The sale of houses and the economy: dependencies, risks and opportunities!

The sale of houses and the economy: dependencies, risks and opportunities!

In most western countries, including Portugal, residential Real Estate contributes substantially to the economic activity: in our country the volume of residential transactions reached around EUR 25,000 million in 2019, corresponding to 11.80% of the GDP for the same year (EUR 212,300 million). 

It is also an important source of tax of significant amounts, normally, of secure and immediate collection. Note that in 2018 alone the Council Tax (IMI) was approximately one billion Euros, and the Transmission Tax (IMT) approximately one thousand seven hundred million Euros. This means a tax revenue in the property market of circa4% of the total tax revenue in Portugal. 

We all know, though, that residential Real Estate is volatile, as history and other overcome crises in Portugal may teach us. The most important fact during this is that fluctuations in prices and residential investment have a direct impact on the macroeconomic environment of our country and on the solvency of families and financial institutions. In the West, the vulnerability of the housing market is an amplifying element of the economic contraction, sometimes this vulnerability was the fuse that gave rise to these movements. 

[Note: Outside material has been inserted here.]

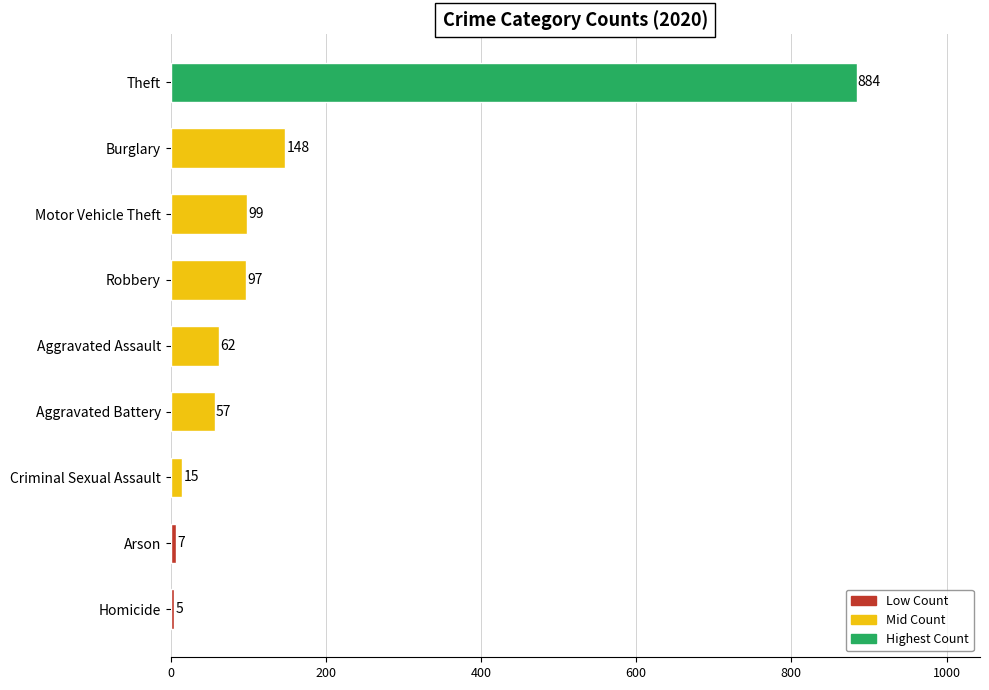

Does the chart contain any negative values?

No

On the other hand, a solid, stable, and balanced residential real estate market protects the economy from uncertainty and keeps the economy secure and firm. In the case of Portugal, this has been the case in recent years and has created the country's recent economic recovery.  

The aspects mentioned above, and often published, about how important the real estate market is for the sustainability and economic security of the country, are oddly often ignored by us, forgotten, or undervalued by governments everywhere. "The residential real estate market and its good functioning is essential for the health of economies and for their resilience in the medium and long term". 

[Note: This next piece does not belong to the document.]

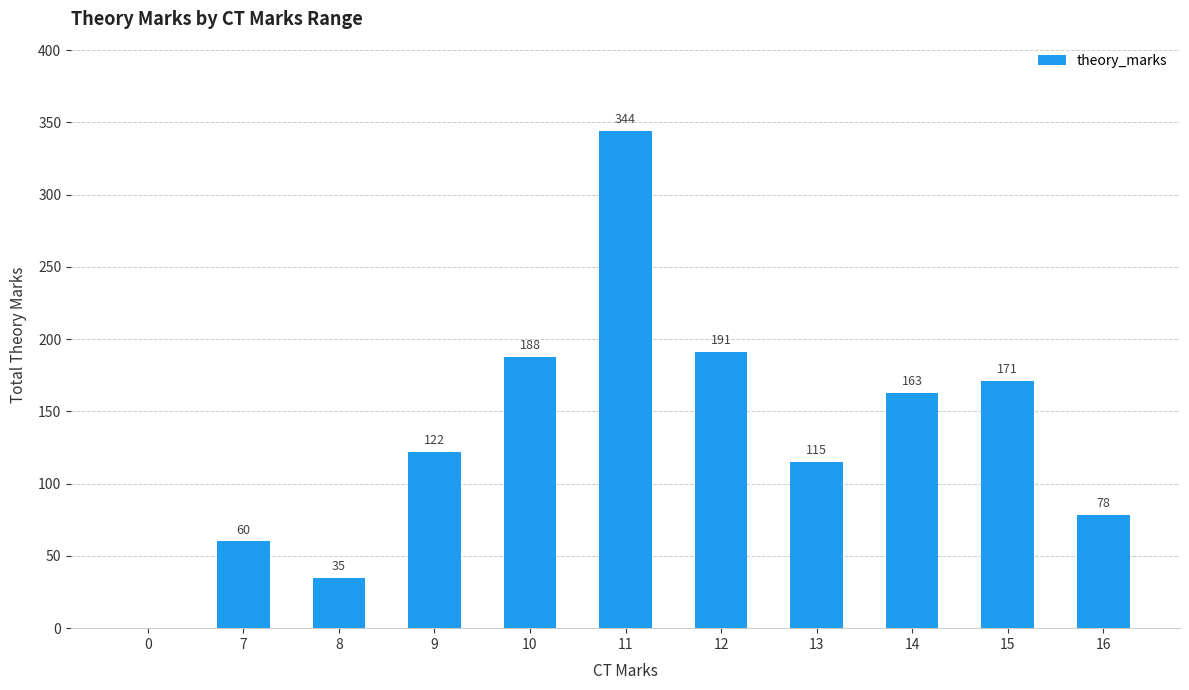

What is the sum of all values?

1467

Democratic governments have many tools to make the housing market work, supported and encouraged. One example should be that practiced in Germany: the individual who lets his/her or her house does not pay taxes on rental income, as he/she is providing housing space for society and others who may not have that possibility otherwise. At the same time, the owner of this property is preparing his or her well-being in the retirement phase by adding to his/her income based on the rents of their homes. If this model was followed in Portugal, it would create social housing space with adequate rents that is so needed by Portuguese society.